以上就是生产者消费者的思路了，生产者读取数据库中的数据存入队列，消费者持续获取抓取数据，直至队列中数据为空。

案例二

数据库中有36w的有效数据，需要去另一个网站通过型号下载图片和PDF内容。

0- 分析

看完案例一应该很清楚，起始url已经存在了， 1- 生产者：只需要读取redis中的数据，抽出图片url和pdfurl推送至队列。 2- 消费者：拿到队列中的数据，进行图片和pdf的抓取。队列为空，则流程结束。

我们直接上代码

import time

import redis, json, re, pymysql, requests, random, queue, threading

'''
1- 读取redis中数据
2- 校验是否有图片
3- pdf补充
'''


def produce(result_list):
	# 从redis中提取数据

	print('redis中数据读取完毕。
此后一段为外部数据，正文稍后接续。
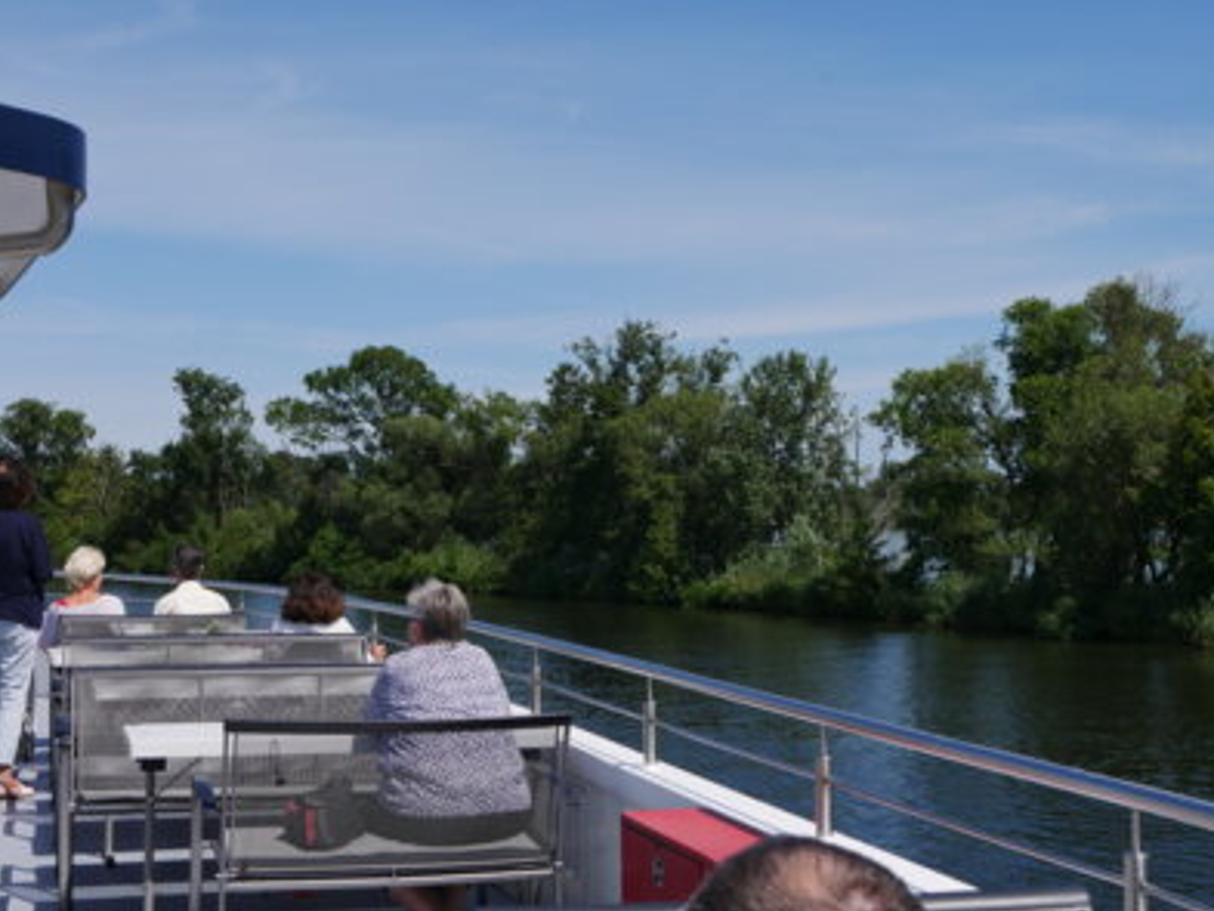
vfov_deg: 24.8
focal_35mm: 59
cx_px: 615
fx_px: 2070
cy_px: 460
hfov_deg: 32.7
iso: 200
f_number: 10
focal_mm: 29
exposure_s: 1/500
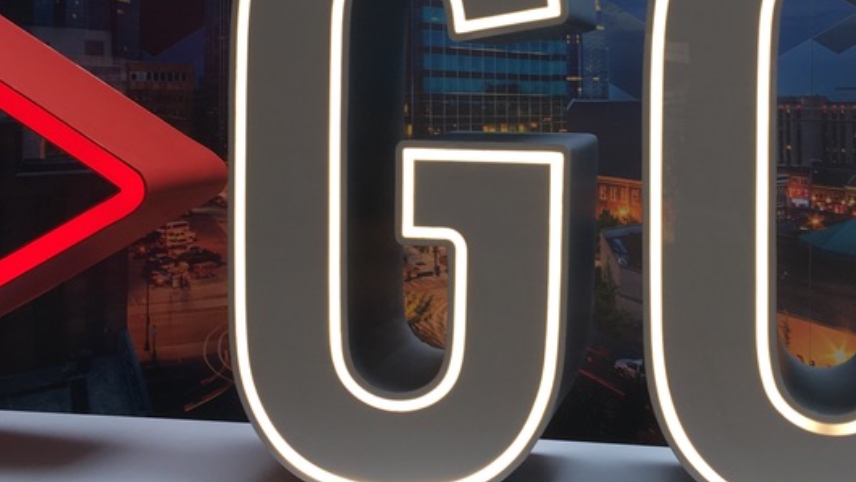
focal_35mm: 61
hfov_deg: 34.3
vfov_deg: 19.6
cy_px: 120
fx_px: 1384
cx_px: 480
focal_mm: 4.15
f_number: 2.2
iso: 25
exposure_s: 1/60
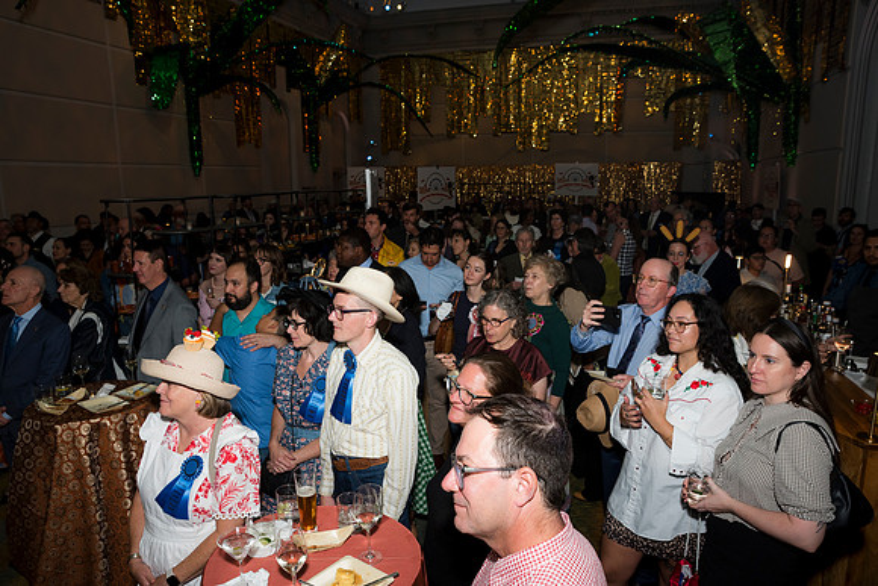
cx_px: 439
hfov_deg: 72.1
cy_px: 293
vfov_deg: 51.8
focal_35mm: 25
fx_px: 603
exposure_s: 1/160
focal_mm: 24
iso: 800
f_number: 5.6
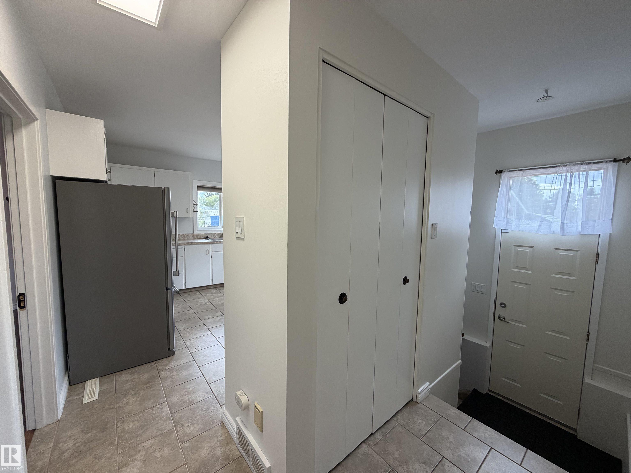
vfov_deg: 85.7
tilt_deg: -4.7
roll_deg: -0.7
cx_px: 316
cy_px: 236
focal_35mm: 14
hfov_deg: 102.1
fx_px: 255
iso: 80
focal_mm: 2.22
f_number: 2.2
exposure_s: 1/120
。。')
	print(result_list)
	for item in result_list:
		print(item)
		res = item.replace('"', "`")
		res = res.replace("'", '"')
		if '{' not in res:
			continue
		try:
			q.put(res)
			print('{}已推至队列'.format(res))
		except Exception as e:
			print('数据{}推送至队列出错'.format(res))
			continue
	print('生产者生产完成了')

def redis_opt(key, filter_start_index=0, filter_end_index=0):
	redis_pool = redis.ConnectionPool(host='*.*.*.*', port=6379, password='*..', db=6)
	redis_conn = redis.Redis(connection_pool=redis_pool)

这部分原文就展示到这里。